The Black-Eyed Peas, Crosby Stills Nash & Young, the Roots -- over the years, there have been some mighty fine performances for attendees of the Outdoor Retailer show in Salt Lake City. And many of them have been presented by JanSport, which has put on its summer Shake and Bake concert as long as I can remember. It's a cool gift to the industry by the California-based pack company, and to Big City Mountaineers, which again this year was the charity that benefited from the ticket sales. But I think the real credit should go to Skip Yowell, the company founder, longtime entertainment director, and all-around vibemaster. He's the epitome of old-school outdoor cool, and he's still making sure we hear good music despite a serious illness and hip replacement in recent years. If you ever get a chance, buy him a few Buds and sit back for some of the best stories of the early days of packmaking and American mountaineering.
Anyway, after a long day of walking the aisles at the Salt Palace convention center (more than 25,000 steps according to one Backpacker editor's pedometer), there's nothing better that letting it all hang loose on the dance floor. And George Clinton DID NOT DISAPPOINT. Parliament hit the stage in full funkiness, with as many as 13 musicians on stage at once, plus a tall, half-naked guy in fake fur pimp gear with a long, fake plastic nose. (Side note: A well-known PR gal at one point got up on stage and danced with The Nose, as he was called, and danced dirty. Eventually, she wound up in a sandwich between George and The Nose, her eyes wide and the crowd howling.)
One of the five or six guitarists in Parliament was dressed in a towel diaper; another did a turn in full James Brown polyester suit and bling.

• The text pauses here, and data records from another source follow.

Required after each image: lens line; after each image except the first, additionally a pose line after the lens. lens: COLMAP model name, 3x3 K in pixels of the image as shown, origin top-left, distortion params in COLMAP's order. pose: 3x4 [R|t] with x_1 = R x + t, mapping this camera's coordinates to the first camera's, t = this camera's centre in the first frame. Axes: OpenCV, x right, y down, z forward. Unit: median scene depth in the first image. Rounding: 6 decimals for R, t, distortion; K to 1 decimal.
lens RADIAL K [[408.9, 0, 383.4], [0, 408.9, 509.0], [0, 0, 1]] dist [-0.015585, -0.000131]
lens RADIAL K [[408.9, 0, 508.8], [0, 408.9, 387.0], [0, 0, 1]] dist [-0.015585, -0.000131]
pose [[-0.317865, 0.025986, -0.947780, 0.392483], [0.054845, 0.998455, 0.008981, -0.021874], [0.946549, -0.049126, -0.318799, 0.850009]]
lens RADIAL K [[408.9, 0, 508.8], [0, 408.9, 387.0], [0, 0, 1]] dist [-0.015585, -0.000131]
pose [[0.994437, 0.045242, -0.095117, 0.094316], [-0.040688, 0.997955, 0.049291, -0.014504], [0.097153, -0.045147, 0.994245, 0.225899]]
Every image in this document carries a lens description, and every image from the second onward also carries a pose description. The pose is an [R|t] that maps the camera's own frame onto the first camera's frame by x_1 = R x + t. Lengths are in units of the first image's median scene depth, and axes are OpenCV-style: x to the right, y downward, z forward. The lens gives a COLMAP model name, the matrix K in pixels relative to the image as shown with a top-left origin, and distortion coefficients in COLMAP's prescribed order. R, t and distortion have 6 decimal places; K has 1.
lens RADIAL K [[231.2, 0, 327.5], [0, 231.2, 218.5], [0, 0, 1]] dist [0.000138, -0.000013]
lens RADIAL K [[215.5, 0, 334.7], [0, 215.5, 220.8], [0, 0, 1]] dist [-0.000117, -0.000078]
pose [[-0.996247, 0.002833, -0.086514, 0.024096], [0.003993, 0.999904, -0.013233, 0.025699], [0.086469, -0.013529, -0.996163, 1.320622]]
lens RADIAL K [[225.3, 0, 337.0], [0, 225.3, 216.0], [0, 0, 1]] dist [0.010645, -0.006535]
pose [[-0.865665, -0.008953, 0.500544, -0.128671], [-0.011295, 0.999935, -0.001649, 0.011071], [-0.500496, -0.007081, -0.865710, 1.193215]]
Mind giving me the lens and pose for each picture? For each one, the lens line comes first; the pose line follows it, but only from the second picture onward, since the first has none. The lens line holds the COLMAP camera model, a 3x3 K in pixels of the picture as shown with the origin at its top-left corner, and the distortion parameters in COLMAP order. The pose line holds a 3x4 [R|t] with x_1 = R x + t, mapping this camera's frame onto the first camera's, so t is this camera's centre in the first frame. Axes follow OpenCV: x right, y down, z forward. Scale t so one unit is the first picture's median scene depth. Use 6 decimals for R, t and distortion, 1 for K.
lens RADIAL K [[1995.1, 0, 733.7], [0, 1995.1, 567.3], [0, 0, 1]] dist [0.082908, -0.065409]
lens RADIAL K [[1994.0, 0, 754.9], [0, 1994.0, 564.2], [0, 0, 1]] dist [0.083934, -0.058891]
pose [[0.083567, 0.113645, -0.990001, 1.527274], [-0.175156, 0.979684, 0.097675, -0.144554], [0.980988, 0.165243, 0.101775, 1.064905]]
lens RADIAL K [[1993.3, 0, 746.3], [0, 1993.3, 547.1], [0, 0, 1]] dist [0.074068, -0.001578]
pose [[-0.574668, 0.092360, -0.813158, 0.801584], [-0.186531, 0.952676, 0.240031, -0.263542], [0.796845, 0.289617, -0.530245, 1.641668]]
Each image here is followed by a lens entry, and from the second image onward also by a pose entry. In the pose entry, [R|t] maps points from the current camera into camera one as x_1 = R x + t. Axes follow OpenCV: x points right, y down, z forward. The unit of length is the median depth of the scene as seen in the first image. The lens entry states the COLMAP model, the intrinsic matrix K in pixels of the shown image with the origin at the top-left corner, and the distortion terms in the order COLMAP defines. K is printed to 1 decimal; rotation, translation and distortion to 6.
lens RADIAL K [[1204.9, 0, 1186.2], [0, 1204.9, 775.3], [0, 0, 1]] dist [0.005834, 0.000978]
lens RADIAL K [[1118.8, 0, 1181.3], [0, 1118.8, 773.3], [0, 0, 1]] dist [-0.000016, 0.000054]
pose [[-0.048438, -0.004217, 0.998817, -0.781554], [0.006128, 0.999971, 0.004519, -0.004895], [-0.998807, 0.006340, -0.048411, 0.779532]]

But while the costumes and spectacle that Parliament is known for was out in full force, it was the music that really impressed. Alternately soulful, bluesy, hard-rocking, and mellow -- with a X-rated rap interlude from George's granddaughter -- the band put on an amazing musical performance. Layers of sound washed over us in the small Port of Call bar, with trumpet volleys responding to Claptonesque guitar solos.
The highlight: A 20-minute jam that started in a slow Barry White groove, worked into a syncopated lather that had the dancefloor quaking, segued into a duet between George and a husky-voiced female backup singer, and ended with a melody- and rhythm-shifting fusion-rock onslaught. Truly a funkadelic experience, one that's still ringing in my ears this morning.